The Post and Courier
Sunday, August 3, 2008


Middleton Place is a storied locale in Palmetto State history, established early in the life of the Carolina Colony and home to a seminal planter family.

It was also home to a community of slaves whose story long remained incomplete. Increasingly, that narrative gap is being filled.

Middleton's widely praised permanent exhibit on slavery was introduced in 2005 in Eliza's House, a freedman's cottage on the plantation grounds. The exhibit now is being amplified by the release of a detailed, handsomely illustrated new book, "Beyond the Fields: Slavery at Middleton Place," a companion piece that benefits from a trove of new research.

"The entire project goes back 10 years," says Tracey Todd, who co-authored the book with colleagues Barbara Doyle and Mary Edna Sullivan. "We've been making an effort to focus our interest more on the complete story of plantation life at Middleton Place and tell as accurately as we can the story of everyone who lived here. And, of course, most who lived here were slaves."

The staff started by creating the plantation chapel exhibit, which Todd says was, and remains, very well-received.

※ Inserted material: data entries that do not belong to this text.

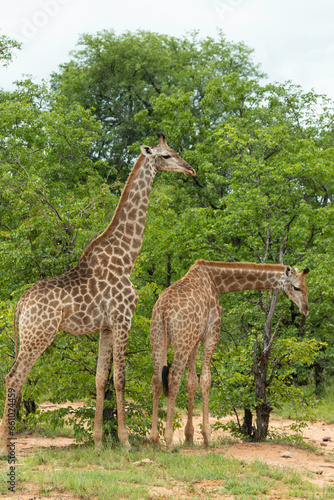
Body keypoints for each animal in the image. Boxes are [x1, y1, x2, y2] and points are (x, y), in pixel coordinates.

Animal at [0, 135, 196, 456]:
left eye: (176, 152)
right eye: (167, 155)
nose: (190, 169)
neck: (127, 257)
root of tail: (20, 303)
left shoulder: (105, 327)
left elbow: (101, 378)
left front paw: (99, 441)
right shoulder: (122, 318)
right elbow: (121, 378)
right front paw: (126, 442)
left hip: (29, 335)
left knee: (16, 376)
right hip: (39, 334)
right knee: (14, 376)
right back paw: (7, 448)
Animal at [150, 260, 310, 452]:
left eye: (306, 286)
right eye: (296, 287)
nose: (306, 309)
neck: (217, 282)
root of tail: (164, 310)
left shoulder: (197, 337)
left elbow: (192, 382)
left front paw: (189, 436)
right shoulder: (212, 330)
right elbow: (205, 379)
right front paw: (207, 437)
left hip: (159, 337)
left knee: (157, 379)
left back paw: (154, 440)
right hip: (181, 339)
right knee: (173, 378)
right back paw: (169, 442)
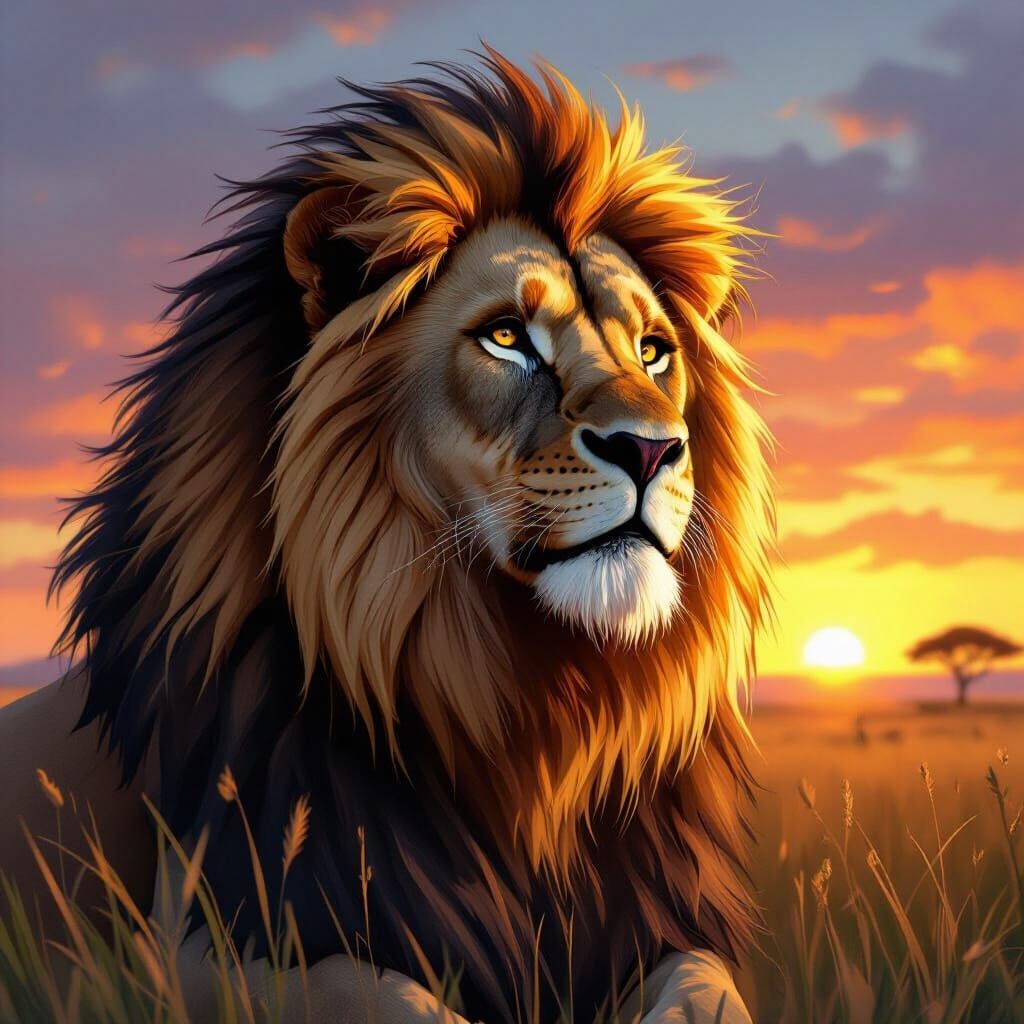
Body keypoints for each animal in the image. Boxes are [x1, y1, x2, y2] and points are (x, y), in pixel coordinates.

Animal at [0, 51, 774, 1023]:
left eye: (653, 349)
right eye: (507, 337)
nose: (653, 447)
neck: (522, 712)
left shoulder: (661, 922)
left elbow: (706, 989)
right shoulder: (199, 942)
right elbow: (389, 997)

"We learned it was a chapel used for all colors, so we reinterpreted that exhibit the way it should have been, then did these additional reinterpretations elsewhere. With all this momentum building, we realized we had half of Eliza's House sitting there simply as storage. We had opened it in the early '90s as a sort of house museum, but half of it was not open to (the) public. So we had this space in what had been built as a dual-family dwelling, and the idea was to use it to create more of a center for African-American interpretation. Now it's the focal point."

The exhibit took two years to mount, with research going back even longer.

"It's really a study exhibit, and takes a visitor a while to read everything. The book came about when we realized how fascinated people were. So we, the interpretive staff, decided to put it into book form. Instead of making it a straight exhibit catalog, we felt it'd be more meaningful to make it a narrative."

Three years in the making, "Beyond the Fields" also is the product of new research. From various archives, the team assembled the names of 2,612 slaves who had lived at Middleton Place. Later, another 150 names were found. The book serves, in part, as an update of their research.

Though each contributed text, Doyle, the plantation historian, served as lead writer. Sullivan, Middleton Place curator, coordinated research for the exhibit and the book. Todd, vice president for museums, coordinated the overall project and edited the book.

"We were a team that developed the exhibit and produced the book together, along with our graphic designer, Lee Helmer," says Todd. "We've also started considering other books, and currently are involved in a new oral history project. The Middleton Place story is one we try to tell with site-specific information about what life was like here.

"We understand there are other museums that discuss slavery, and we don't want to take away from those efforts. But we do want to build on them by telling our own story."

"Beyond the Fields: Slavery at Middleton Place" is available at the Middleton Place gift shop.